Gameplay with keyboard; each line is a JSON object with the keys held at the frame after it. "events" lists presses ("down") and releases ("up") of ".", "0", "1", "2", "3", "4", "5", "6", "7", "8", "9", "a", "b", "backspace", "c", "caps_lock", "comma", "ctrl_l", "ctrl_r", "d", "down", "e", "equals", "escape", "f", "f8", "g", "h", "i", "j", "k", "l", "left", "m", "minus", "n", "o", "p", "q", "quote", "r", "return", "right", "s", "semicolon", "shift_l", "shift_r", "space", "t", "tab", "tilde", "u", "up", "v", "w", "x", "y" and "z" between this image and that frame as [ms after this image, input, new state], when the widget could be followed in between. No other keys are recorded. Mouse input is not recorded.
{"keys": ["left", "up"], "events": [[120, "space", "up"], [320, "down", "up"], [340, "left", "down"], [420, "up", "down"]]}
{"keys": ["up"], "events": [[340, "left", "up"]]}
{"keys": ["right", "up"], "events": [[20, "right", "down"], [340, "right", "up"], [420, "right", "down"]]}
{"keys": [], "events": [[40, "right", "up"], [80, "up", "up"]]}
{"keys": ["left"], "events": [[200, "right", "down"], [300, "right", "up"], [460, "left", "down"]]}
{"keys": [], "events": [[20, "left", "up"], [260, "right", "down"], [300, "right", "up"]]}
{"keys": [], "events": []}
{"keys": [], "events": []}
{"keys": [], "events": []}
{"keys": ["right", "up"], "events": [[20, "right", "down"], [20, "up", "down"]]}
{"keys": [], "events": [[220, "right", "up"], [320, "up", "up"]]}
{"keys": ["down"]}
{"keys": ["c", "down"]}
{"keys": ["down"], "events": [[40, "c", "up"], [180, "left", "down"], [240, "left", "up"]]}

### Exercise prompt:
When you output the entries, keep every word exactly as it stands.

### Result:
Gameplay with keyboard; each line is a JSON object with the keys held at the frame after it. "events" lists presses ("down") and releases ("up") of ".", "0", "1", "2", "3", "4", "5", "6", "7", "8", "9", "a", "b", "backspace", "c", "caps_lock", "comma", "ctrl_l", "ctrl_r", "d", "down", "e", "equals", "escape", "f", "f8", "g", "h", "i", "j", "k", "l", "left", "m", "minus", "n", "o", "p", "q", "quote", "r", "return", "right", "s", "semicolon", "shift_l", "shift_r", "space", "t", "tab", "tilde", "u", "up", "v", "w", "x", "y" and "z" between this image and that frame as [ms after this image, input, new state], when the widget could be followed in between. No other keys are recorded. Mouse input is not recorded.
{"keys": ["left", "up"], "events": [[120, "space", "up"], [320, "down", "up"], [340, "left", "down"], [420, "up", "down"]]}
{"keys": ["up"], "events": [[340, "left", "up"]]}
{"keys": ["right", "up"], "events": [[20, "right", "down"], [340, "right", "up"], [420, "right", "down"]]}
{"keys": [], "events": [[40, "right", "up"], [80, "up", "up"]]}
{"keys": ["left"], "events": [[200, "right", "down"], [300, "right", "up"], [460, "left", "down"]]}
{"keys": [], "events": [[20, "left", "up"], [260, "right", "down"], [300, "right", "up"]]}
{"keys": [], "events": []}
{"keys": [], "events": []}
{"keys": [], "events": []}
{"keys": ["right", "up"], "events": [[20, "right", "down"], [20, "up", "down"]]}
{"keys": [], "events": [[220, "right", "up"], [320, "up", "up"]]}
{"keys": ["down"]}
{"keys": ["c", "down"]}
{"keys": ["down"], "events": [[40, "c", "up"], [180, "left", "down"], [240, "left", "up"]]}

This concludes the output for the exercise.